Configure global settings for Safe Links in Microsoft Defender for Office 365

Tip

Did you know you can try the features in Microsoft 365 Defender for Office 365 Plan 2 for free? Use the 90-day Defender for Office 365 trial at the Microsoft 365 Defender portal trials hub. Learn about who can sign up and trial terms here.

Applies to

Important

The Global settings menu and the Block the following URLs list for Safe Links are in the process of being deprecated. Use block entries for URLs in the Tenant Allow/Block List instead.

This article is intended for business customers who have Microsoft Defender for Office 365. If you are a home user looking for information about Safelinks in Outlook, see Advanced Outlook.com security.

Safe Links is a feature in Microsoft Defender for Office 365 that provides URL scanning of inbound email messages in mail flow, and time of click verification of URLs and links in email messages and in other locations. For more information, see Safe Links in Microsoft Defender for Office 365.

You configure most Safe Links settings in Safe Links policies, including Safe Links settings for supported Office Apps. For instructions, see Set up Safe Links policies in Microsoft Defender for Office 365.

But, Safe Links also uses the following global settings that you configure outside of the Safe Links policies themselves:

You can configure the global Safe Links settings in the Microsoft 365 Defender portal or in PowerShell (Exchange Online PowerShell for eligible Microsoft 365 organizations with mailboxes in Exchange Online; standalone EOP PowerShell for organizations without Exchange Online mailboxes, but with Microsoft Defender for Office 365 add-on subscriptions).

What do you need to know before you begin?

Configure the "Block the following URLs" list in the Microsoft 365 Defender portal

Note

You can now manage block URL entries in the Tenant Allow/Block List.
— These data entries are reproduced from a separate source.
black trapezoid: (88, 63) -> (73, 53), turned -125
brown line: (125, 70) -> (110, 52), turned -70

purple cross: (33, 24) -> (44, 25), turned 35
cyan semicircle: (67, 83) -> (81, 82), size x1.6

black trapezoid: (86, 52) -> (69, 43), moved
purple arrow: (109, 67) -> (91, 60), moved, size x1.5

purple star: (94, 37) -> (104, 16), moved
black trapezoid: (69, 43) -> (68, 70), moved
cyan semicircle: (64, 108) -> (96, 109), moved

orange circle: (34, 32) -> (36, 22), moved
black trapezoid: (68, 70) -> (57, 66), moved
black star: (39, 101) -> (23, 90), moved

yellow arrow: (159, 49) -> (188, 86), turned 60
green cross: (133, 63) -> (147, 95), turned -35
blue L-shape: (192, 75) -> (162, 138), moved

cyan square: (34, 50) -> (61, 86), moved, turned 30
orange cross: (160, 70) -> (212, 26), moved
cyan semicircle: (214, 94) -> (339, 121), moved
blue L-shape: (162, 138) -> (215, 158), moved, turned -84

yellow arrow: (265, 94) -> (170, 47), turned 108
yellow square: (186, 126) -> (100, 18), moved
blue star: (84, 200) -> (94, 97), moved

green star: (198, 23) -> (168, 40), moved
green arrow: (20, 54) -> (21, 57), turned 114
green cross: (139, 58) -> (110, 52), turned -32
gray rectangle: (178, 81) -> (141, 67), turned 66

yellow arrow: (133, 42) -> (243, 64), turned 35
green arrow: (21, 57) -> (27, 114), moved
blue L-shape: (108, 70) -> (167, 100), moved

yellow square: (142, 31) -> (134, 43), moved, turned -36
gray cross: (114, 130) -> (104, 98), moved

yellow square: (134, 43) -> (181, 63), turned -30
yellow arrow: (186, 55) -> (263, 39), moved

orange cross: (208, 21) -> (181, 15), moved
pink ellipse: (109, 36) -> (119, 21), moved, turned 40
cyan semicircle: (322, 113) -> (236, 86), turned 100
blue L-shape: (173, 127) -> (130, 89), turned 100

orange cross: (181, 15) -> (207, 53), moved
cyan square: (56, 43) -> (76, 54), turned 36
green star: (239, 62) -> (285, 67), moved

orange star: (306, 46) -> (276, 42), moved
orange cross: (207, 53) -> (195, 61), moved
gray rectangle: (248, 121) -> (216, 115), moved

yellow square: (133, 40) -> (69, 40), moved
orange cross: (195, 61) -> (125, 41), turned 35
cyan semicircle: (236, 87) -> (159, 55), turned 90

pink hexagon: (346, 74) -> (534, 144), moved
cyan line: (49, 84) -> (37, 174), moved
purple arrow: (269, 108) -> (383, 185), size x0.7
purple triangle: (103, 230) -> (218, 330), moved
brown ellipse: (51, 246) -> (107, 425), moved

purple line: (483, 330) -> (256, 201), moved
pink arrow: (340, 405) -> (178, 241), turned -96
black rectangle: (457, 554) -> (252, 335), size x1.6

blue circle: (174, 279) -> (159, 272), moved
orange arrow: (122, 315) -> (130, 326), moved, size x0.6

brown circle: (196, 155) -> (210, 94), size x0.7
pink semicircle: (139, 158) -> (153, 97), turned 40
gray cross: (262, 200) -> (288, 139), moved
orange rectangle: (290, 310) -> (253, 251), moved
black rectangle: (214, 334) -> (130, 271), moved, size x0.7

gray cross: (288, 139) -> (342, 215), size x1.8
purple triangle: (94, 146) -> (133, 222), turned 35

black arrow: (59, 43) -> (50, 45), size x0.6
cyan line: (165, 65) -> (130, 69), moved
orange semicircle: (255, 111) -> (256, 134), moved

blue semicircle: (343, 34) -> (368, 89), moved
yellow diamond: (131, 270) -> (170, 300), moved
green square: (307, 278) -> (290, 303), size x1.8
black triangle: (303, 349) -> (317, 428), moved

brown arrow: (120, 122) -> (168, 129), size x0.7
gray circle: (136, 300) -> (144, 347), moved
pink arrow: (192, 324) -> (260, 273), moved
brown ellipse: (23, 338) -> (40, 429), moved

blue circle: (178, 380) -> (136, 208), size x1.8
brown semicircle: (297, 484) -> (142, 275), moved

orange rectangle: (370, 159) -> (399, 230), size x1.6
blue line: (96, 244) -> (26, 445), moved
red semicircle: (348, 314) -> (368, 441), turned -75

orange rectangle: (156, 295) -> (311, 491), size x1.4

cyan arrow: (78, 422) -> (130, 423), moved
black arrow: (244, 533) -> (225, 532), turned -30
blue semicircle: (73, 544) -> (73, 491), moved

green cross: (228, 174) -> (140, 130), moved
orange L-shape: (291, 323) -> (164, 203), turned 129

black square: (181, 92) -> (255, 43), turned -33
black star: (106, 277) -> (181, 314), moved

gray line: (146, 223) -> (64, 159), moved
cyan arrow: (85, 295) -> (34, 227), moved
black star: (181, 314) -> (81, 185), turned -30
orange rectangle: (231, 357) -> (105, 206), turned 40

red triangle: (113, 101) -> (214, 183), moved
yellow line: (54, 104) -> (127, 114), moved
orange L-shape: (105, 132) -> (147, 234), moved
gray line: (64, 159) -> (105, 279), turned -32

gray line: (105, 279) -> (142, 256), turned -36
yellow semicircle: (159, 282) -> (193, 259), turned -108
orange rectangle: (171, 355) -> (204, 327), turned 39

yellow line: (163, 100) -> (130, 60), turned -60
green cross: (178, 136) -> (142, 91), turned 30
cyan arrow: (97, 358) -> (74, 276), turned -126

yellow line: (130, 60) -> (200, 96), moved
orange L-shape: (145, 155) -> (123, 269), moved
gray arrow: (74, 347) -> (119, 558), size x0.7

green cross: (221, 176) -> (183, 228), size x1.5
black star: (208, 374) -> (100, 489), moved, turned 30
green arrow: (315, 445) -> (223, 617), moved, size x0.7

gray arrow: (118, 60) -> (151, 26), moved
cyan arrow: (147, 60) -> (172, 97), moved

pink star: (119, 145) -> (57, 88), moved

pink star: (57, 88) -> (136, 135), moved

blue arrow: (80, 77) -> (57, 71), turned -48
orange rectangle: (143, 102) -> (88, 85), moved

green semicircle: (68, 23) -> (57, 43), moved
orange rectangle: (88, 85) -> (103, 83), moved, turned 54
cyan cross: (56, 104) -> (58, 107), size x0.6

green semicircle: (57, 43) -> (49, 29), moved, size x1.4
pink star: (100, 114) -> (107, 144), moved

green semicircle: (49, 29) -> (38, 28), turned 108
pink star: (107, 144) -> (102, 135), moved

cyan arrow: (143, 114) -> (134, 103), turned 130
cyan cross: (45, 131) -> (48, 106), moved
The "Block the following URLs" list is in the process of being deprecated. We'll attempt to migrate existing entries from the "Block the following URLs" list to block URL entries in the Tenant Allow/Block List. Messages containing the blocked URL will be quarantined.

The Block the following URLs list identifies the links that should always be blocked by Safe Links scanning in supported apps. For more information, see "Block the following URLs" list for Safe Links.

  1. In the Microsoft 365 Defender portal at https://security.microsoft.com, go to Email & Collaboration > Policies & Rules > Threat policies > Safe Links in the Policies section. To go directly to the Safe Links page, use https://security.microsoft.com/safelinksv2.

  2. On the Safe Links page, click Global settings. In the Safe Links policy for your organization fly out that appears, go to the Block the following URLs box.

  3. Configure one or more entries as described in Entry syntax for the "Block the following URLs" list.

    When you're finished, click Save.

Configure the "Block the following URLs" list in PowerShell

For details about the entry syntax, see Entry syntax for the "Block the following URLs" list.

You can use the Get-AtpPolicyForO365 cmdlet to view existing entries in the BlockURLs property.

  • To add values that will replace any existing entries, use the following syntax in Exchange Online PowerShell or Exchange Online Protection PowerShell:

    Set-AtpPolicyForO365 -BlockUrls "Entry1","Entry2",..."EntryN"
    

    This example adds the following entries to the list:

    • Block the domain, subdomains, and paths for fabrikam.com.
    • Block the subdomain research, but not the parent domain or other subdomains in tailspintoys.com
    Set-AtpPolicyForO365 -BlockUrls "fabrikam.com","https://research.tailspintoys.com*"
    
  • To add or remove values without affecting other existing entries, use the following syntax:

    Set-AtpPolicyForO365 -BlockUrls @{Add="Entry1","Entry2"...; Remove="Entry3","Entry4"...}
    

    This example adds a new entry for adatum.com, and removes the entry for fabrikam.com.

    Set-AtpPolicyForO365 -BlockUrls @{Add="adatum.com"; Remove="fabrikam"}
    

How do you know these procedures worked?

To verify that you've successfully configured the global settings for Safe Links (the Block the following URLs list and the Office 365 app protection settings), do any of the following steps:

  • On the Safe Links page in the Microsoft 365 Defender portal at https://security.microsoft.com/safelinksv2, click Global settings, and verify the settings in the fly out that appears.

  • In Exchange Online PowerShell or Exchange Online Protection PowerShell, run the following command and verify the settings:

    Get-AtpPolicyForO365 | Format-List BlockUrls
    

    For detailed syntax and parameter information, see Get-AtpPolicyForO365.